Several equipment appraisal report clients have recently asked me to include information on California’s on-going drought conditions and how current and continuing conditions might affect the value of the equipment appraised.
It’s an interesting situation for an equipment appraiser to be in. As a rule, equipment appraisal reports state that the opinion of value provided is determined as of the effective date, whether current, retrospective or hypothetical (future) and that significant changes in the marketplace, for whatever reason, could make the values provided less accurate. So where does that leave the question of the weather?
Taking the drought into consideration while researching equipment values is similar to the process of taking CARB regulations into consideration and you may remember our stand on that:
“ … all indications support the conclusion that the current market has, in fact, assimilated the economic obsolescence information regarding the CARB RRP and therefore current values reflect that information. This assimilation of regulation information is supported by the lack of consensus among dealers regarding the financial weight of the regulations in the marketplace. It is worth reiterating, however, that valuations provided in this report are considered viable for the effective date only.”
What I’ve discovered in researching equipment values in a drought situation is very similar: the current market appears to have assimilated the economics of the drought and current values appear, therefore, to reflect the information available. Short answer? There hasn’t been any remarkable fluctuation in values of agricultural equipment – either up or down.
Well-drilling equipment, of course, has a different story. Recent research performed for appraisals of equipment for well-drilling firms indicates, as you might expect, that values for well-drilling equipment have gone up. Not surprising with the increased demand for well-drilling services throughout California. Again, the current market appears to have assimilated the economics of the drought …
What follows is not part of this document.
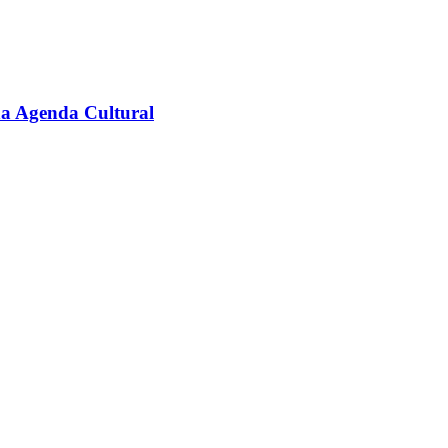
na Agenda Cultural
Central Valley farmers (Sacramento Valley and San Joaquin) have traditionally relied upon heavily subsidized surface water from manmade reservoirs in the Sierra and the Coastal range. Generally, larger reservoirs in the Sierra Nevada Mountains serve farms in the eastern side of the valley while growers in the western portions of the valley are served by reservoirs in the coastal range, which tend to be smaller and so more devastated by the drought. In addition to this reservoir difference, there’s also the water rights disparity: rights in the eastern portion of the valley are senior to rights in the western part. Given these two factors, it’s no surprise that effects of the drought are most severe in the western portions of the Valley. There’s also the variation in rainfall north to south: the southern Sierra in the San Joaquin area has historically received less rainfall than the northern Sierra, which is closer to the rice growing regions around the upper Sacramento Valley.
Down in southern California, the Imperial Valley has its own particular drought pattern. I won’t be going into detail about that here. Suffice it to say that although all of California agriculture is suffering from the drought, the suffering is not uniform and consistent.
Due to the drought, many water allocations in the Central Valley from state and federal reservoirs have been dramatically reduced while others have not been reduced at all. An estimated 420,000 acres of farmland went unplanted this year (2014), or about 5 percent of the total. The water allocations for 2015 will not be known until the middle of April. While it is impossible to guess what that may look like, experts agree that another year of low water allocations is likely. Another side effect of the drought is that farmers who in past years have grown both annual crops such as rice and permanent orchard crops are forced to distribute all of their water allocation to the permanent plantings just to keep then alive.
Due to unreliability of water allocations in certain water districts many farmers are aggressively putting in agricultural wells. Those well-drilling firms mentioned earlier? Many of them are booked out 1.5 to 2 years in advance. Currently there is no regulation on ground water drilling in the Valley; as a result there is a trending transition away from surface water to ground water. Farmers I’ve spoken with are adding wells annually. Additionally, many farmers are investing in water saving irrigation technology such as drip and micro sprinklers. A recent AgAlert article states that California’s farmers and ranchers have invested more than $3 billion in drip irrigation technology in the past decade.
Visiting the Colusa Farm Show recently, I was struck by the new technology in irrigation as well as the addition of relatively new water recovery equipment such as FlowPress, designed to reclaim water from slurries in industries such as agriculture, dairy, food processing, and aggregates, mining and dredging.
One thing we may be able to count on, whether the drought continues or breaks, is that the ingenuity and determination of farmers and their equipment suppliers to develop and implement new systems, technology and equipment to use every drop of water as efficiently as possible.